Maritime History of the Great Lakes

In Search of Frenchman's Bay II: Schooner Days DCLX (660)

Publication
Toronto Telegram (Toronto, ON), 30 Sep 1944
Description
Full Text
In Search of Frenchman's Bay II
Schooner Days DCLX (660)

by C. H. J. Snider

_______

IN a 16-foot skimmingdish—painted scarlet, with mainsail to match and christened Chicago Girl—this yarn-spinner floated into Frenchman's Bay a long, long time ago. It was on a singlehanded relief expedition for a stonehooker which was windbound there and out of grub—and cash, which was a chronic condition. We drifted down from Toronto all night on the current, with a boiled ham, two loaves of bread and a pound of butter, price 15 cents and considered dear. It was for we working men then got 15 cents an hour. We met the schooner Trade Wind in the dark. Capt. Wilson said, as we floated by, that he had been sailing all night past the Highlands, and was farther astern than when he started.
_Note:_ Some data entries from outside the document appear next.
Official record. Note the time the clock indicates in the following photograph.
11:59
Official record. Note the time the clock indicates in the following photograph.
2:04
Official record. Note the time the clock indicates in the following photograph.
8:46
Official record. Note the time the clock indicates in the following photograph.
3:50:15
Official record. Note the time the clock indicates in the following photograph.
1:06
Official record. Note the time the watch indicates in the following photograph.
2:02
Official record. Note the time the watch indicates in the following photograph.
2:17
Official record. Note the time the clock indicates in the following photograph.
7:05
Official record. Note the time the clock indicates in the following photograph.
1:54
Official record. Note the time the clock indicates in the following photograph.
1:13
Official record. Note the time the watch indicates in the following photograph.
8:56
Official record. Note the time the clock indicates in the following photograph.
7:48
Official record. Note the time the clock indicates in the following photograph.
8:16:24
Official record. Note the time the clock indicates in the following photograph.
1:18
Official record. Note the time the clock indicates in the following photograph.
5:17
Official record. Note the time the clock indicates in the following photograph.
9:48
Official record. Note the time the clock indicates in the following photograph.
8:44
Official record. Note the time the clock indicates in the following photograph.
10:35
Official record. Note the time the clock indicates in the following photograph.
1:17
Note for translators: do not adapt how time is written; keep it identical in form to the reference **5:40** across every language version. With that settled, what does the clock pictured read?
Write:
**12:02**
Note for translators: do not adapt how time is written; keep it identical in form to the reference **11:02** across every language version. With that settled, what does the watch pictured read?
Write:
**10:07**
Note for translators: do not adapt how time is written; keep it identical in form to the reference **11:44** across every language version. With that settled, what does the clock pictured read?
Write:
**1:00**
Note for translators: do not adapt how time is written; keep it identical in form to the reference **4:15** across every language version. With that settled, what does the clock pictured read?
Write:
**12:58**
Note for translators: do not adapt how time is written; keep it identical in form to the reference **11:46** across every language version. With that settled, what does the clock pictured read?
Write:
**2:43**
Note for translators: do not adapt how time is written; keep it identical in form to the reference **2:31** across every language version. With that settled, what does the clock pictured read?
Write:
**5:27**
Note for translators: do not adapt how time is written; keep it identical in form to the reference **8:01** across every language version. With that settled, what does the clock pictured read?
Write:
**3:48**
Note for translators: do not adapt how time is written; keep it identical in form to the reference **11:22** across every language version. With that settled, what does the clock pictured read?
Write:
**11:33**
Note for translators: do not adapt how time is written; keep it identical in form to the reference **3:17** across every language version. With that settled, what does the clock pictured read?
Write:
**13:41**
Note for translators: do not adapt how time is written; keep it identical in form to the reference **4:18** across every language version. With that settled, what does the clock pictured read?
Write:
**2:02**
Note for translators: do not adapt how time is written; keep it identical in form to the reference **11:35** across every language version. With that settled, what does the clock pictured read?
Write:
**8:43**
His loss by the current was our gain for the green light at Frenchman's Bay came nearer although neither the Trade Wind nor the Chicago Girl appeared to be moving. In the morning we paddled the Girl (not metaphorically) past the grey shingled lighthouse which was propped up with shores, like an old man on crutches, and in between two decayed timber piers, towards what appeared to be a harbor as big as Toronto Bay.

We had barely passed the inner end of the east pier, when the centreboard scraped on a tongue of submarine sand. Heaving up the board and turning to starboard, a beautiful sheet of water was spread out before us covered with lily pads amid which gold and silver chalices rosily reflected the red rim of the sun coming up behind Sparks Point. Among the waterlilies swam a lovely large fore-and-after of 400 tons, the Winnie Wing of Chicago, newly come to Lake Ontario, a novelty to us with her raffee and squaresail yard, her quick sheer, clipper bow and graceful overhanging stern. She lay just inside a single crib from which a single spile protruded, a relic of the timber days, when raft booms used to be so moored. It now evidently served as a sort of halfway house in crossing the harbor. Vessels which had got past the sandspit could run a long line to the timber crib, heave over that far by capstan, and then run another line to wharfage on the east side of the bay. There lay another tall two-master, the Annandale, then newly become the property of Capt. George Irvine. She was a fine schooner of the plumb-stemmed type developed by canal locks and not as pretty as the Wing.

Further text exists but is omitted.